(Records contained in a dataset)
----------
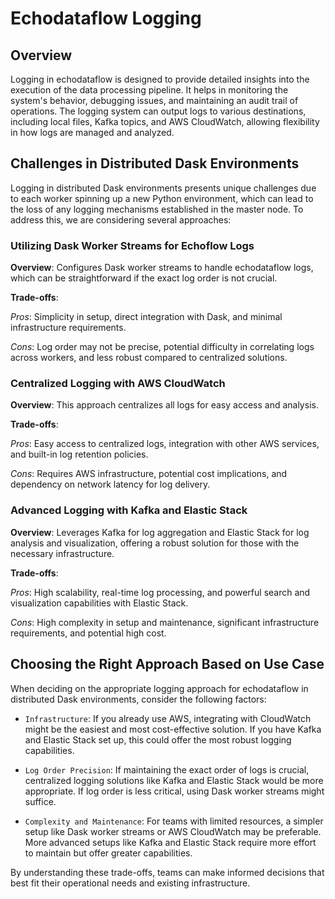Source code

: # Echodataflow Logging
## Overview
Logging in echodataflow is designed to provide detailed insights into the execution of the data processing pipeline. It helps in monitoring the system's behavior, debugging issues, and maintaining an audit trail of operations. The logging system can output logs to various destinations, including local files, Kafka topics, and AWS CloudWatch, allowing flexibility in how logs are managed and analyzed.

## Challenges in Distributed Dask Environments

Logging in distributed Dask environments presents unique challenges due to each worker spinning up a new Python environment, which can lead to the loss of any logging mechanisms established in the master node. To address this, we are considering several approaches:

### Utilizing Dask Worker Streams for Echoflow Logs
**Overview**: Configures Dask worker streams to handle echodataflow logs, which can be straightforward if the exact log order is not crucial.

**Trade-offs**:

*Pros*: Simplicity in setup, direct integration with Dask, and minimal infrastructure requirements.

*Cons*: Log order may not be precise, potential difficulty in correlating logs across workers, and less robust compared to centralized solutions.

### Centralized Logging with AWS CloudWatch
**Overview**: This approach centralizes all logs for easy access and analysis.

**Trade-offs**:

*Pros*: Easy access to centralized logs, integration with other AWS services, and built-in log retention policies.

*Cons*: Requires AWS infrastructure, potential cost implications, and dependency on network latency for log delivery.

### Advanced Logging with Kafka and Elastic Stack
**Overview**: Leverages Kafka for log aggregation and Elastic Stack for log analysis and visualization, offering a robust solution for those with the necessary infrastructure.

**Trade-offs**:

*Pros*: High scalability, real-time log processing, and powerful search and visualization capabilities with Elastic Stack.

*Cons*: High complexity in setup and maintenance, significant infrastructure requirements, and potential high cost.

## Choosing the Right Approach Based on Use Case
When deciding on the appropriate logging approach for echodataflow in distributed Dask environments, consider the following factors:

- `Infrastructure`: If you already use AWS, integrating with CloudWatch might be the easiest and most cost-effective solution. If you have Kafka and Elastic Stack set up, this could offer the most robust logging capabilities.

- `Log Order Precision`: If maintaining the exact order of logs is crucial, centralized logging solutions like Kafka and Elastic Stack would be more appropriate. If log order is less critical, using Dask worker streams might suffice.

- `Complexity and Maintenance`: For teams with limited resources, a simpler setup like Dask worker streams or AWS CloudWatch may be preferable. More advanced setups like Kafka and Elastic Stack require more effort to maintain but offer greater capabilities.

By understanding these trade-offs, teams can make informed decisions that best fit their operational needs and existing infrastructure.
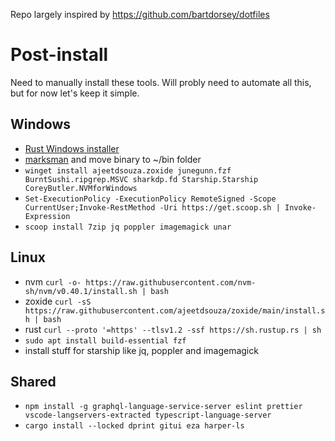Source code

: Repo largely inspired by https://github.com/bartdorsey/dotfiles

# Post-install
Need to manually install these tools. Will probly need to automate all this, but for now let's keep it simple.
## Windows
- [Rust Windows installer](https://static.rust-lang.org/rustup/dist/x86_64-pc-windows-msvc/rustup-init.exe)
- [marksman](https://github.com/artempyanykh/marksman/releases) and move binary to ~/bin folder
- `winget install ajeetdsouza.zoxide junegunn.fzf BurntSushi.ripgrep.MSVC sharkdp.fd Starship.Starship CoreyButler.NVMforWindows`
- `Set-ExecutionPolicy -ExecutionPolicy RemoteSigned -Scope CurrentUser;Invoke-RestMethod -Uri https://get.scoop.sh | Invoke-Expression` 
- `scoop install 7zip jq poppler imagemagick unar`

## Linux
- nvm `curl -o- https://raw.githubusercontent.com/nvm-sh/nvm/v0.40.1/install.sh | bash`
- zoxide `curl -sS https://raw.githubusercontent.com/ajeetdsouza/zoxide/main/install.sh | bash`
- rust `curl --proto '=https' --tlsv1.2 -ssf https://sh.rustup.rs | sh`
- `sudo apt install build-essential fzf`
- install stuff for starship like jq, poppler and imagemagick

## Shared
- `npm install -g graphql-language-service-server eslint prettier vscode-langservers-extracted typescript-language-server`
- `cargo install --locked dprint gitui eza harper-ls`
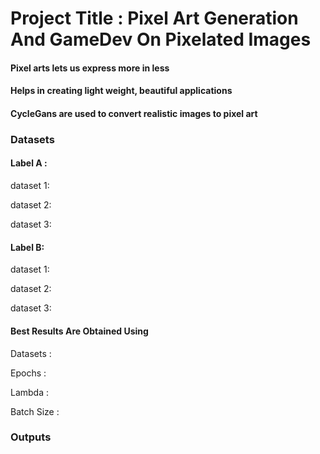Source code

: # Project Title : Pixel Art Generation And GameDev On Pixelated Images
#### Pixel arts lets us express more in less
#### Helps in creating light weight, beautiful applications
#### CycleGans are used to convert realistic images to pixel art


### Datasets
#### Label A :

dataset 1:

dataset 2:

dataset 3:

#### Label B:

dataset 1:

dataset 2:

dataset 3:


#### Best Results Are Obtained Using 

Datasets :

Epochs  :

Lambda  :

Batch Size :

### Outputs
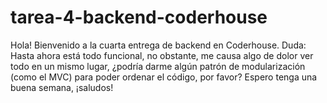 # tarea-4-backend-coderhouse
Hola! Bienvenido a la cuarta entrega de backend en Coderhouse.
Duda: Hasta ahora está todo funcional, no obstante, me causa algo de dolor ver todo en un mismo lugar, ¿podría darme algún patrón de modularización (como el MVC) para poder ordenar el código, por favor? Espero tenga una buena semana, ¡saludos!
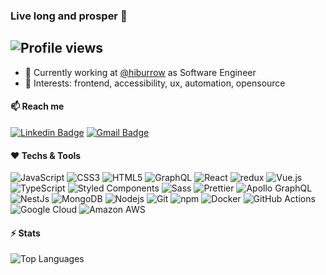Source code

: ### Live long and prosper 🖖

![Profile views](https://gpvc.arturio.dev/rafasirotheau)
---

- 🏢 Currently working at [@hiburrow](https://github.com/hiburrow) as Software Engineer
- 💬 Interests: frontend, accessibility, ux, automation, opensource

#### 📫 Reach me
[![Linkedin Badge](https://img.shields.io/badge/-rafasirotheau-blue?style=flat-square&logo=Linkedin&logoColor=white&link=https://www.linkedin.com/in/rafasirotheau/)](https://www.linkedin.com/in/rafasirotheau/)
[![Gmail Badge](https://img.shields.io/badge/-lealyfkkt@relay.firefox.com-c14438?style=flat-square&logo=Gmail&logoColor=white&link=mailto:lealyfkkt@relay.firefox.com)](mailto:lealyfkkt@relay.firefox.com)


#### ❤️ Techs & Tools

![JavaScript](https://img.shields.io/badge/-JavaScript-fcdc00?style=flat-square&logo=javascript&logoColor=black)
![CSS3](https://img.shields.io/badge/-CSS3-016db4?style=flat-square&logo=css3&logoColor=white)
![HTML5](https://img.shields.io/badge/-HTML5-E34F26?style=flat-square&logo=html5&logoColor=white)
![GraphQL](https://img.shields.io/badge/-GraphQL-E10098?style=flat-square&logo=graphql&logoColor=white)
![React](https://img.shields.io/badge/-React-212121?style=flat-square&logo=react&logoColor=5ed3f3)
![redux](https://img.shields.io/badge/-Redux-764ABC?style=flat-square&logo=redux&logoColor=white)
![Vue.js](https://img.shields.io/badge/-Vue.js-32475b?style=flat-square&logo=vuedotjs&logoColor=3fb27f)
![TypeScript](https://img.shields.io/badge/-TypeScript-007ACC?style=flat-square&logo=typescript&logoColor=white)
![Styled Components](https://img.shields.io/badge/-Styled_Components-db7092?style=flat-square&logo=styled-components&logoColor=white)
![Sass](https://img.shields.io/badge/-Sass-CC6699?style=flat-square&logo=sass&logoColor=white)
![Prettier](https://img.shields.io/badge/-Prettier-F7B93E?style=flat-square&logo=prettier&logoColor=white)
![Apollo GraphQL](https://img.shields.io/badge/-Apollo%20GraphQL-311C87?style=flat-square&logo=apollo-graphql&logoColor=white)
![NestJs](https://img.shields.io/badge/-NestJs-ea2845?style=flat-square&logo=nestjs&logoColor=white)
![MongoDB](https://img.shields.io/badge/-MongoDB-13aa52?style=flat-square&logo=mongodb&logoColor=white)
![Nodejs](https://img.shields.io/badge/-Nodejs-43853d?style=flat-square&logo=Node.js&logoColor=white)
![Git](https://img.shields.io/badge/-Git-F05032?style=flat-square&logo=git&logoColor=white)
![npm](https://img.shields.io/badge/-NPM-CB3837?style=flat-square&logo=npm&logoColor=white)
![Docker](https://img.shields.io/badge/-Docker-0997e5?style=flat-square&logo=docker&logoColor=white)
![GitHub Actions](https://img.shields.io/badge/-Github_Actions-2088FF?style=flat-square&logo=github-actions&logoColor=white)
![Google Cloud](https://img.shields.io/badge/-Google_Cloud_Platform-1a73e8?style=flat-square&logo=google-cloud&logoColor=white)
![Amazon AWS](https://img.shields.io/badge/Amazon%20AWS-242e3c?style=flat-square&logo=amazon-aws&logoColor=f79400)


#### ⚡ Stats
![Top Languages](https://github-readme-stats.vercel.app/api/top-langs/?username=rafasirotheau&layout=compact&langs_count=16&theme=monokai)

<!-- ![Top Languages](https://github-readme-stats.vercel.app/api?username=rafasirotheau&show_icons=true&theme=monokai&include_all_commits=true&count_private=true) -->
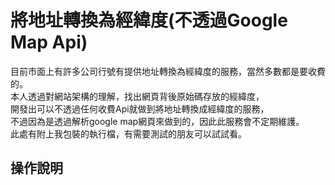 # 將地址轉換為經緯度(不透過Google Map Api)
目前市面上有許多公司行號有提供地址轉換為經緯度的服務，當然多數都是要收費的。<br>
本人透過對網站架構的理解，找出網頁背後原始碼存放的經緯度，<br>
開發出可以不透過任何收費Api就做到將地址轉換成經緯度的服務，<br>
不過因為是透過解析google map網頁來做到的，因此此服務會不定期維護。<br>
此處有附上我包裝的執行檔，有需要測試的朋友可以試試看。

## 操作說明
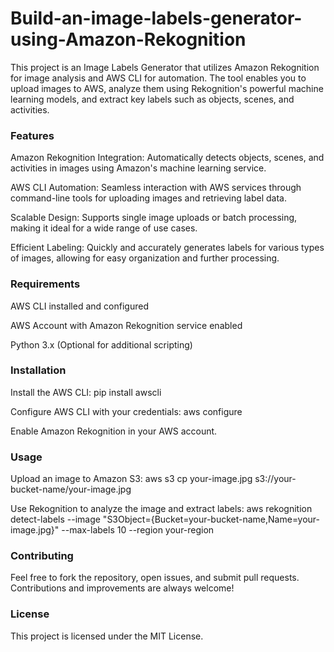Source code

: # Build-an-image-labels-generator-using-Amazon-Rekognition

This project is an Image Labels Generator that utilizes Amazon Rekognition for image analysis and AWS CLI for automation. The tool enables you to upload images to AWS, analyze them using Rekognition's powerful machine learning models, and extract key labels such as objects, scenes, and activities.

### Features
Amazon Rekognition Integration: Automatically detects objects, scenes, and activities in images using Amazon's machine learning service.

AWS CLI Automation: Seamless interaction with AWS services through command-line tools for uploading images and retrieving label data.

Scalable Design: Supports single image uploads or batch processing, making it ideal for a wide range of use cases.

Efficient Labeling: Quickly and accurately generates labels for various types of images, allowing for easy organization and further processing.


### Requirements
AWS CLI installed and configured

AWS Account with Amazon Rekognition service enabled

Python 3.x (Optional for additional scripting)

### Installation
Install the AWS CLI: pip install awscli

Configure AWS CLI with your credentials: aws configure

Enable Amazon Rekognition in your AWS account.

### Usage
Upload an image to Amazon S3: aws s3 cp your-image.jpg s3://your-bucket-name/your-image.jpg

Use Rekognition to analyze the image and extract labels: aws rekognition detect-labels --image "S3Object={Bucket=your-bucket-name,Name=your-image.jpg}" --max-labels 10 --region your-region

### Contributing
Feel free to fork the repository, open issues, and submit pull requests. Contributions and improvements are always welcome!

### License
This project is licensed under the MIT License.
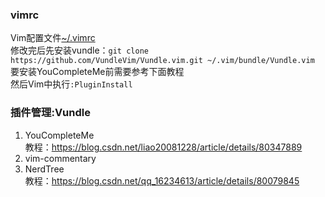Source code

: ### vimrc
Vim配置文件[~/.vimrc](./vimrc)   
修改完后先安装vundle：`git clone https://github.com/VundleVim/Vundle.vim.git ~/.vim/bundle/Vundle.vim`  
要安装YouCompleteMe前需要参考下面教程  
然后Vim中执行`:PluginInstall`
### 插件管理:Vundle
1. YouCompleteMe  
教程：<https://blog.csdn.net/liao20081228/article/details/80347889>
2. vim-commentary
3. NerdTree  
教程：<https://blog.csdn.net/qq_16234613/article/details/80079845>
----------
# [EXERCISE INSTRUCTIONS]
Your answer should be the lines from the opening of the records through the line with "## Challenges in", both ends retyped exactly and pictures left out.

# [RESPONSE TO THIS EXERCISE]
Source code

: # Echodataflow Logging
## Overview
Logging in echodataflow is designed to provide detailed insights into the execution of the data processing pipeline. It helps in monitoring the system's behavior, debugging issues, and maintaining an audit trail of operations. The logging system can output logs to various destinations, including local files, Kafka topics, and AWS CloudWatch, allowing flexibility in how logs are managed and analyzed.

## Challenges in Distributed Dask Environments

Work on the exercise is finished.